= Exercise instructions =
Each line of the records that holds the word "Lcom" should be copied out.

Source material Start Marker

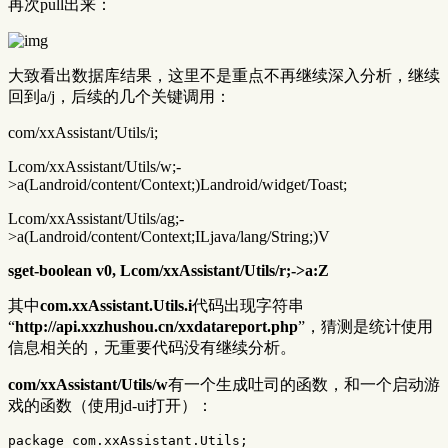
再次pull出来：
大致看出数据库结果，这里不是重点不再继续深入分析，继续
回到a/j，后续的几个关键调用：
com/xxAssistant/Utils/i;
Lcom/xxAssistant/Utils/w;-
>a(Landroid/content/Context;)Landroid/widget/Toast;
Lcom/xxAssistant/Utils/ag;-
>a(Landroid/content/Context;ILjava/lang/String;)V
sget-boolean v0, Lcom/xxAssistant/Utils/r;->a:Z
其中
com.xxAssistant.Utils.i
代码出现字符串
“
http://api.xxzhushou.cn/xxdatareport.php
”，猜测是统计使用
信息相关的，无重要代码没有继续分析。
com/xxAssistant/Utils/w
有一个生成吐司的函数，和一个启动游
戏的函数（使用jd-ui打开）：
package
com.xxAssistant.Utils
;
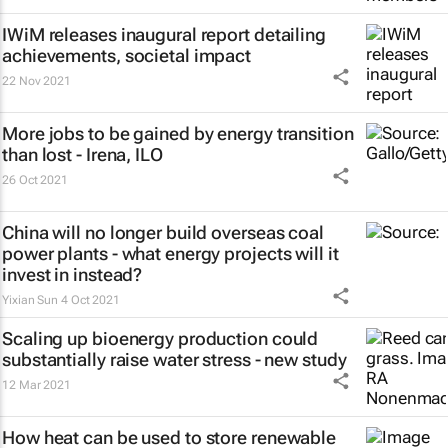
IWiM releases inaugural report detailing
achievements, societal impact
22 Nov 2021
More jobs to be gained by energy transition
than lost - Irena, ILO
26 Oct 2021
China will no longer build overseas coal
power plants - what energy projects will it
invest in instead?
Yixian Sun
4 Oct 2021
Scaling up bioenergy production could
substantially raise water stress - new study
12 Mar 2021
How heat can be used to store renewable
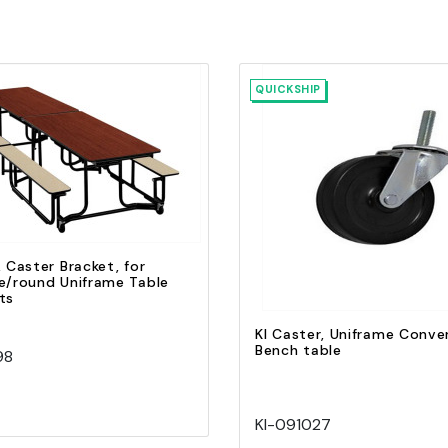
QUICKSHIP
Quick view
Add to Cart
Quick view
Add to Cart
, Caster Bracket, for
e/round Uniframe Table
ts
KI Caster, Uniframe Conver
Bench table
98
KI-091027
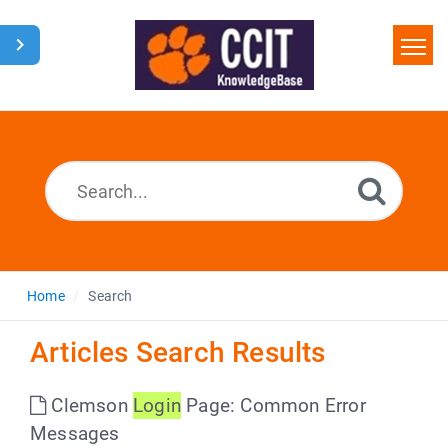
Home
Search
Glossary
Downloads
Home
Search
Articles Search Results
Clemson
Login
Page: Common Error
Messages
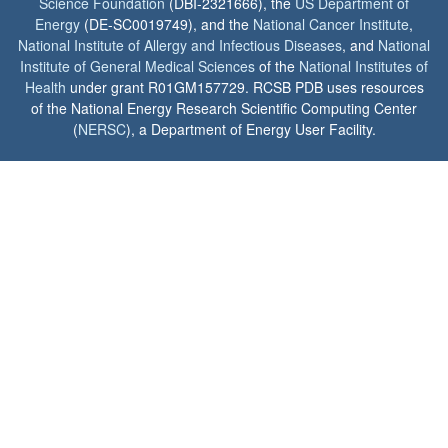
Science Foundation
(DBI-2321666), the
US Department of
Energy
(DE-SC0019749), and the
National Cancer Institute
,
National Institute of Allergy and Infectious Diseases
, and
National
Institute of General Medical Sciences
of the
National Institutes of
Health
under grant R01GM157729. RCSB PDB uses resources
of the National Energy Research Scientific Computing Center
(
NERSC
), a Department of Energy User Facility.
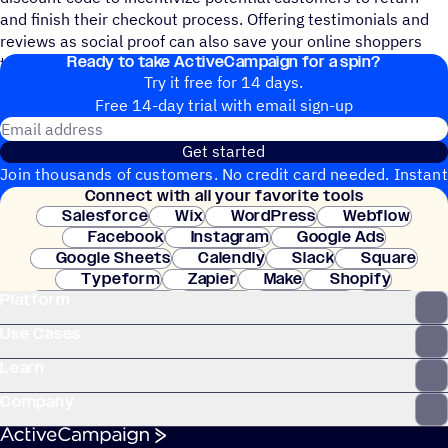
and finish their checkout process. Offering testimonials and
reviews as social proof can also save your online shoppers
Ready to take ActiveCampaign for a spin?
time from having to look these up themselves.
Try it free for 14 days.
Free 14-day trial with email sign-up
Email address
Get started
Join thousands of customers. No credit card needed. Instant
Connect with all your favorite tools
setup.
Salesforce
Wix
WordPress
Webflow
Facebook
Instagram
Google Ads
Google Sheets
Calendly
Slack
Square
Typeform
Zapier
Make
Shopify
Platform
WooCommerce
Stripe
Mindbody
Clay
Use Cases
Learn
Company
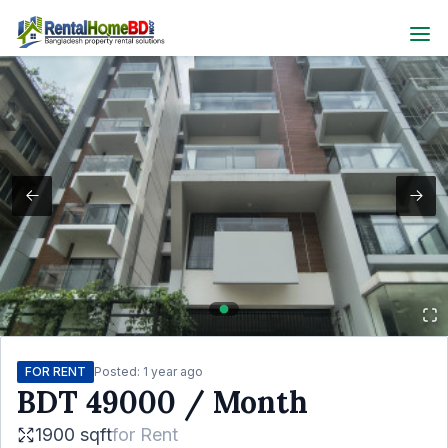
FOR RENT
Posted:
1 year ago
BDT
49000
/ Month
1900 sqft
for
Rent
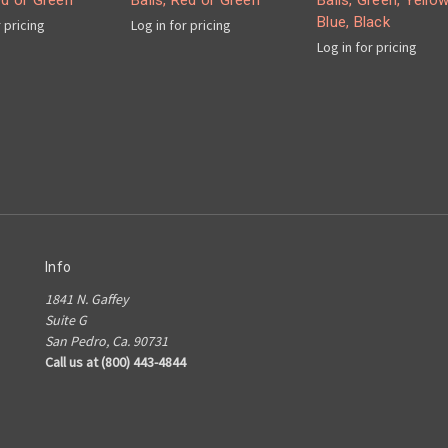
ed or Green
Balls, Red or Green
Balls, Green, Yellow
Blue, Black
r pricing
Log in for pricing
Log in for pricing
Info
1841 N. Gaffey
Suite G
San Pedro, Ca. 90731
Call us at (800) 443-4844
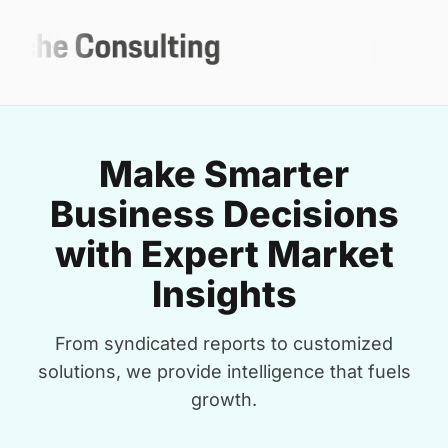
Make Smarter
Business Decisions
with Expert Market
Insights
From syndicated reports to customized
solutions, we provide intelligence that fuels
growth.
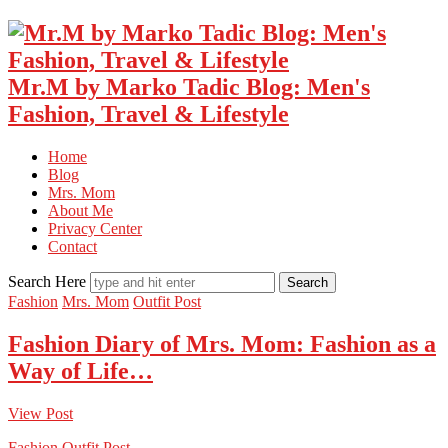
Mr.M by Marko Tadic Blog: Men's
Fashion, Travel & Lifestyle
Home
Blog
Mrs. Mom
About Me
Privacy Center
Contact
Search Here
Fashion
Mrs. Mom
Outfit Post
Fashion Diary of Mrs. Mom: Fashion as a
Way of Life…
View Post
Fashion
Outfit Post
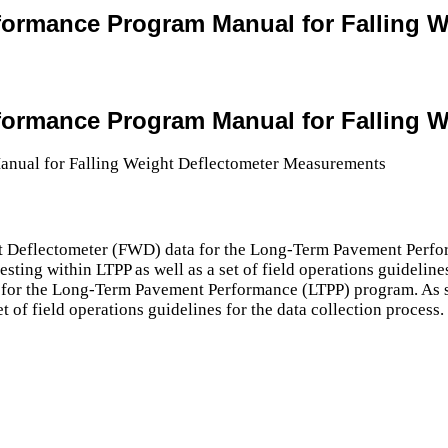
formance Program Manual for Falling 
formance Program Manual for Falling 
ight Deflectometer (FWD) data for the Long-Term Pavement Perf
ing within LTPP as well as a set of field operations guidelines
ta for the Long-Term Pavement Performance (LTPP) program. As
t of field operations guidelines for the data collection process.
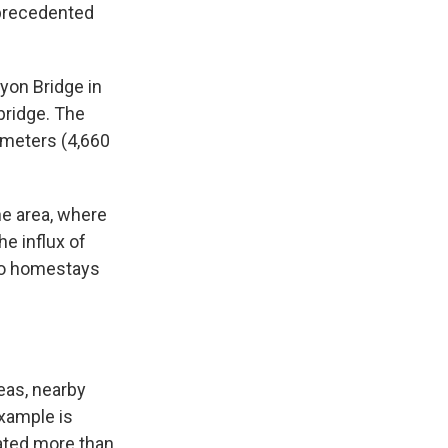
nprecedented
yon Bridge in
bridge. The
 meters (4,660
he area, where
e influx of
 to homestays
eas, nearby
xample is
cated more than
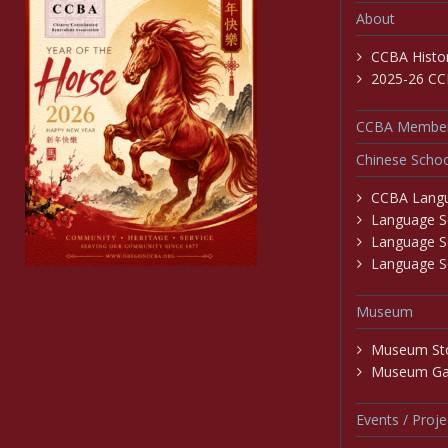
About
CCBA Histo
2025-26 CC
CCBA Member
Chinese Schoo
CCBA Langu
Language Sc
Language S
Language Sc
Museum
Museum St
Museum Gal
Events / Proje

Source material End Marker

= Written response =
Lcom/xxAssistant/Utils/w;-
Lcom/xxAssistant/Utils/ag;-
sget-boolean v0, Lcom/xxAssistant/Utils/r;->a:Z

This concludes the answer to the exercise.